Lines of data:
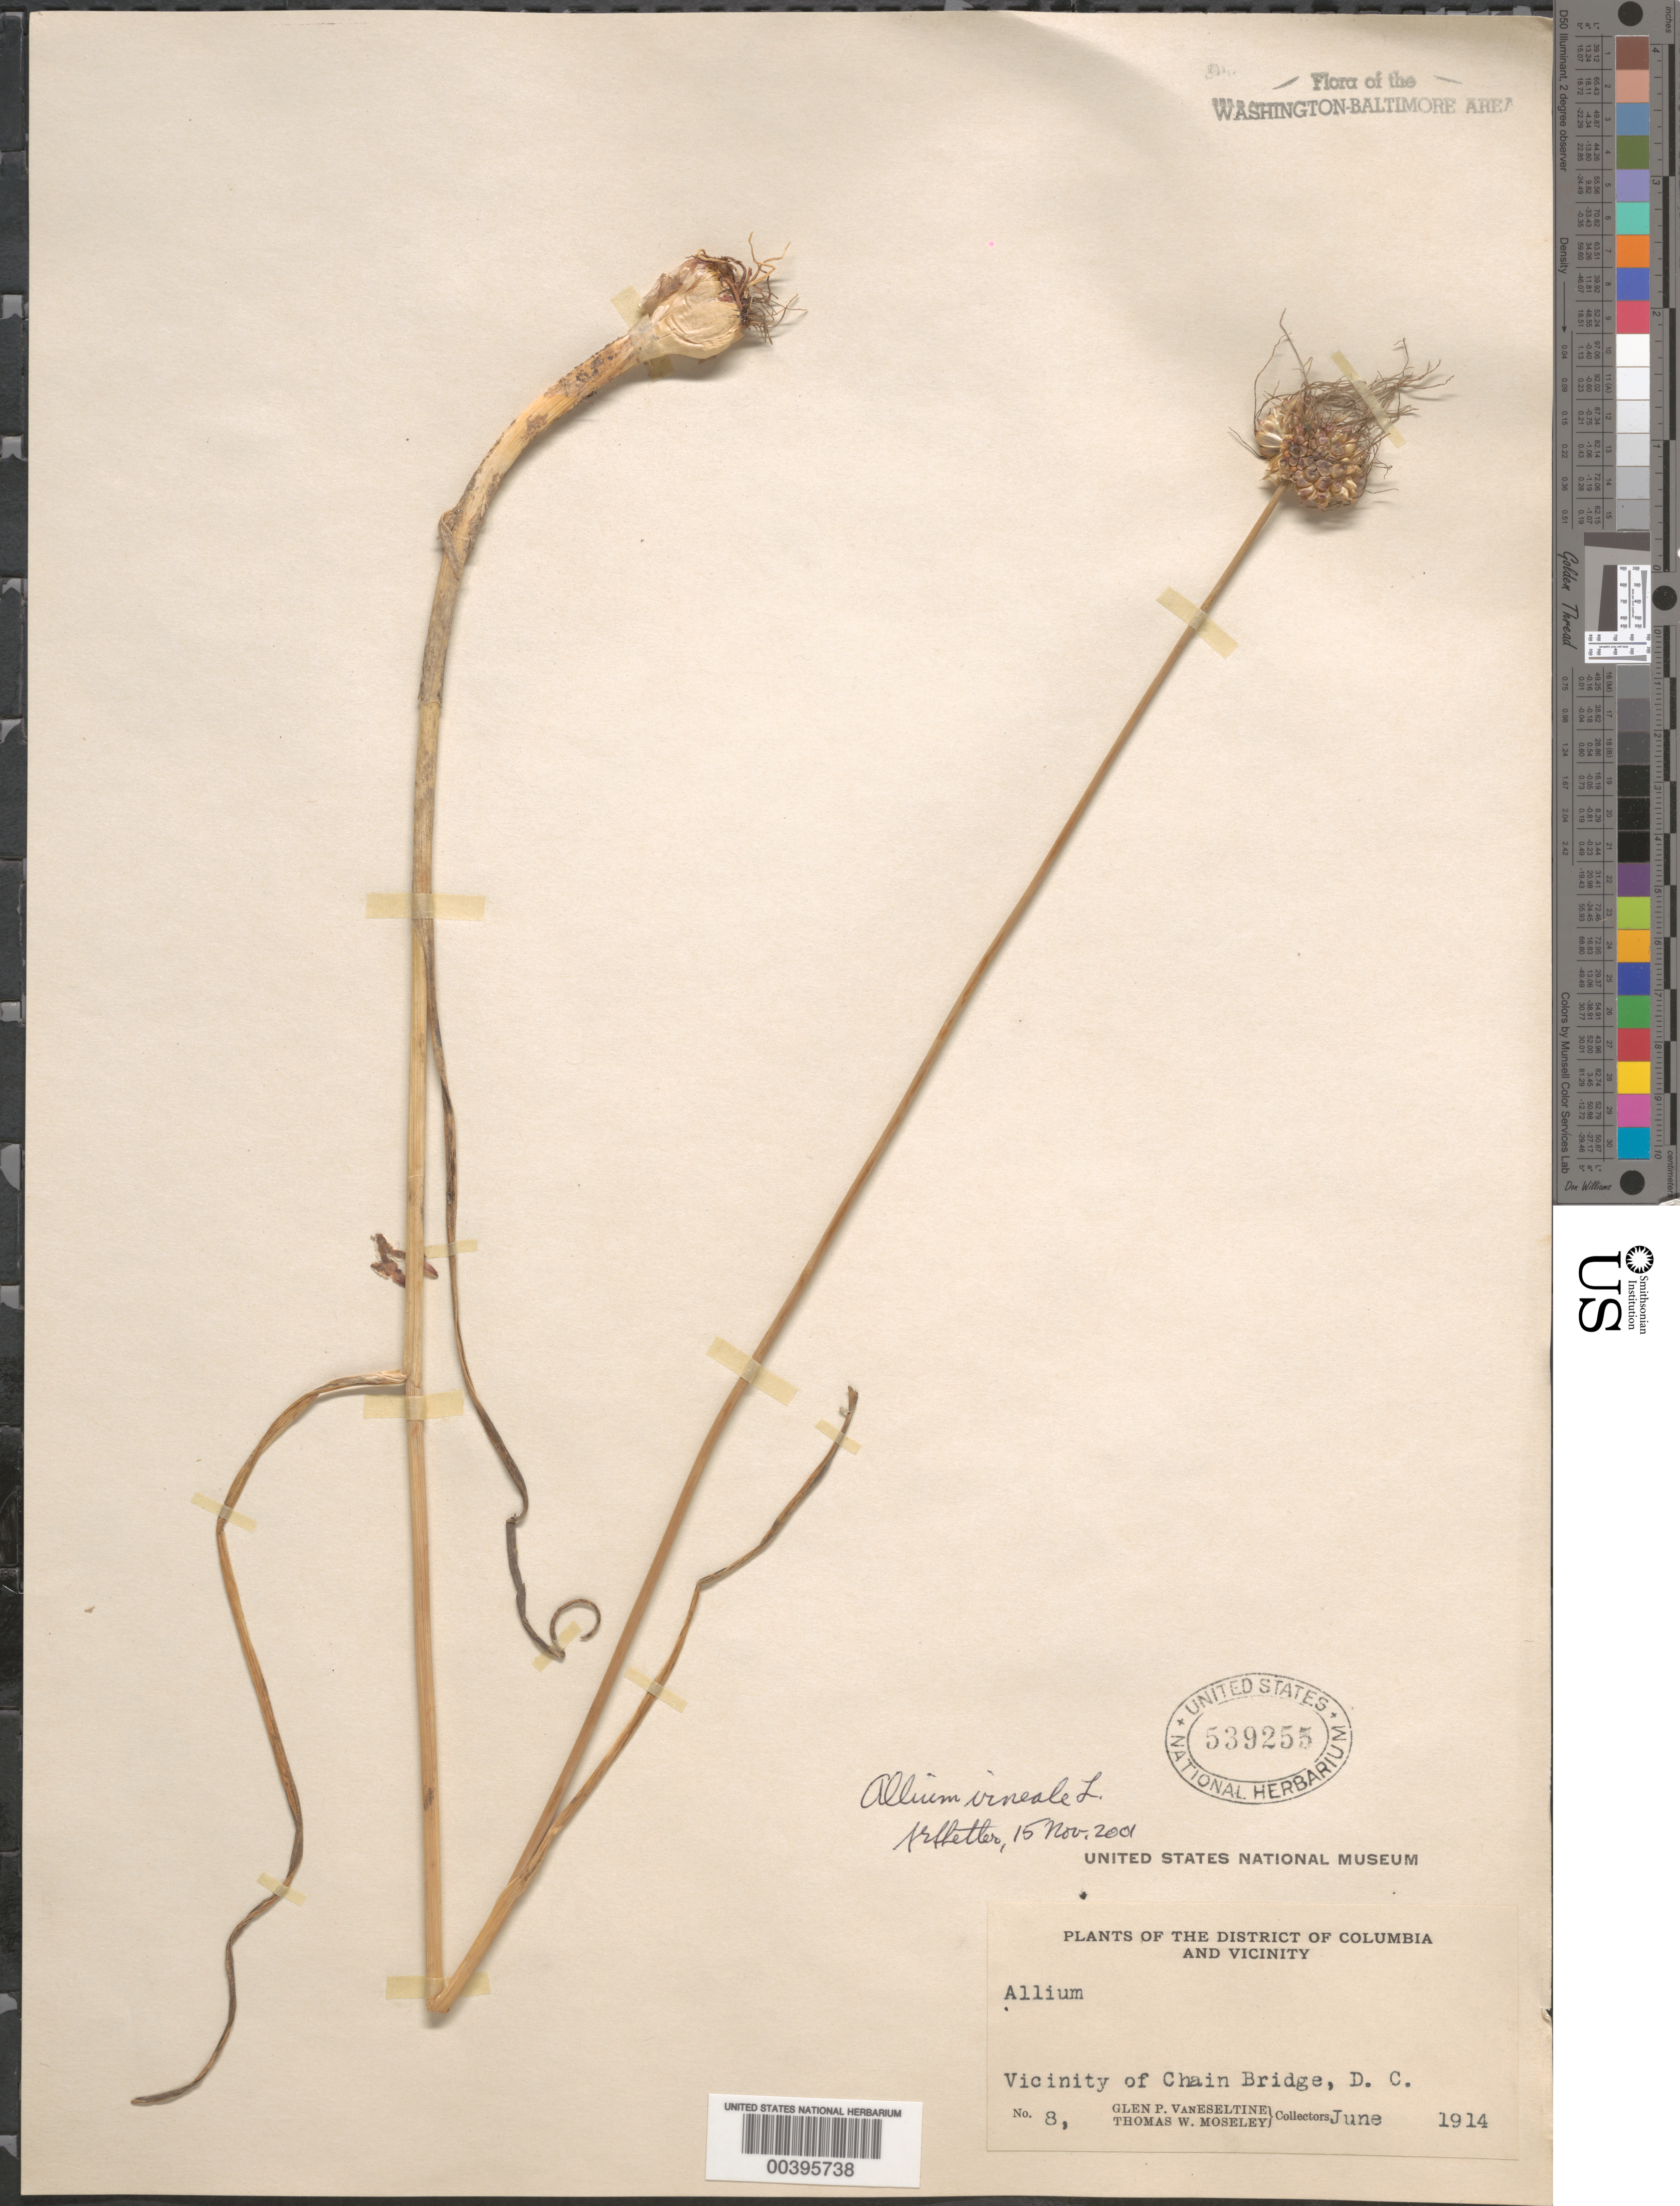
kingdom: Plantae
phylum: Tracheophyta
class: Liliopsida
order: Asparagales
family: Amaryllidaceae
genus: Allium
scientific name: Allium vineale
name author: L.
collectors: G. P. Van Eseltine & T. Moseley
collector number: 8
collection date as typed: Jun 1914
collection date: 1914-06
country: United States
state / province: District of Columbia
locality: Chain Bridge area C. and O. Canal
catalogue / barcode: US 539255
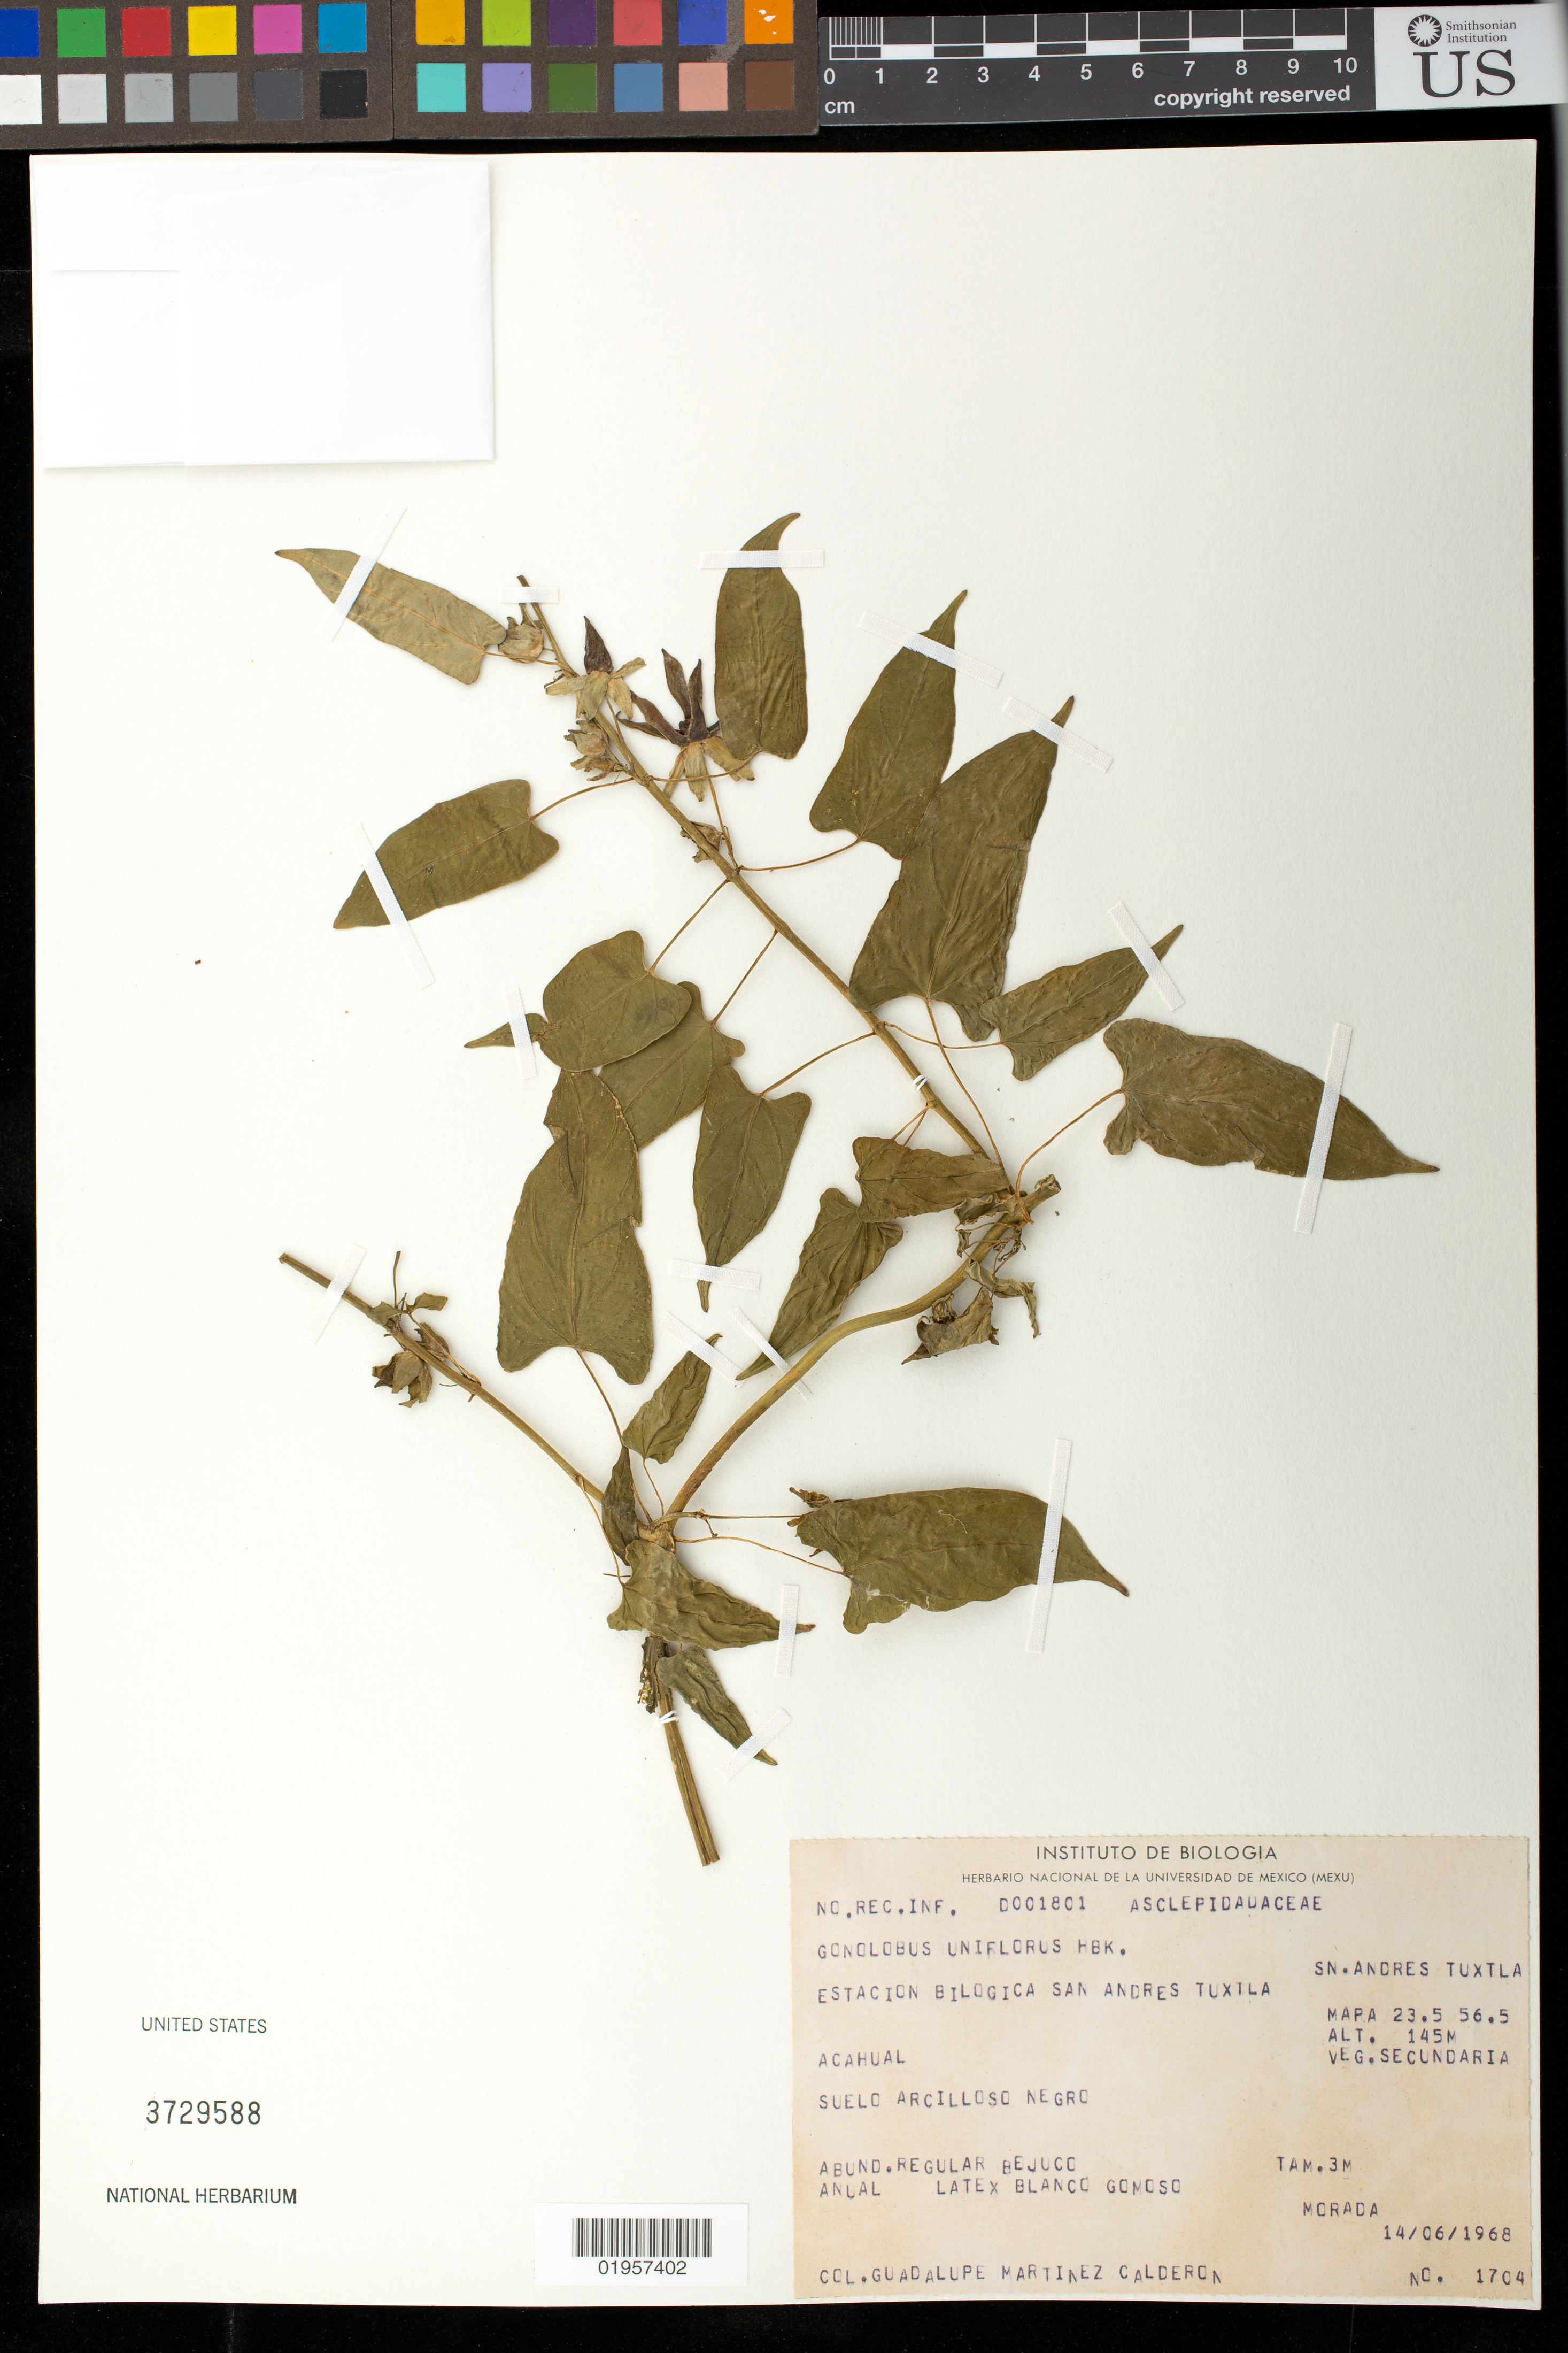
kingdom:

■ WORK TO BE COMPLETED ■
Please reproduce everything from the line containing "collection date as typed: Jun 1914" down to the end of the listing, swapping "locality" for "site" and changing nothing else. Leave the pictures out of your answer.

■ THE RESULT ■
collection date as typed: Jun 1914
collection date: 1914-06
country: United States
state / province: District of Columbia
site: Chain Bridge area C. and O. Canal
catalogue / barcode: US 539255
kingdom:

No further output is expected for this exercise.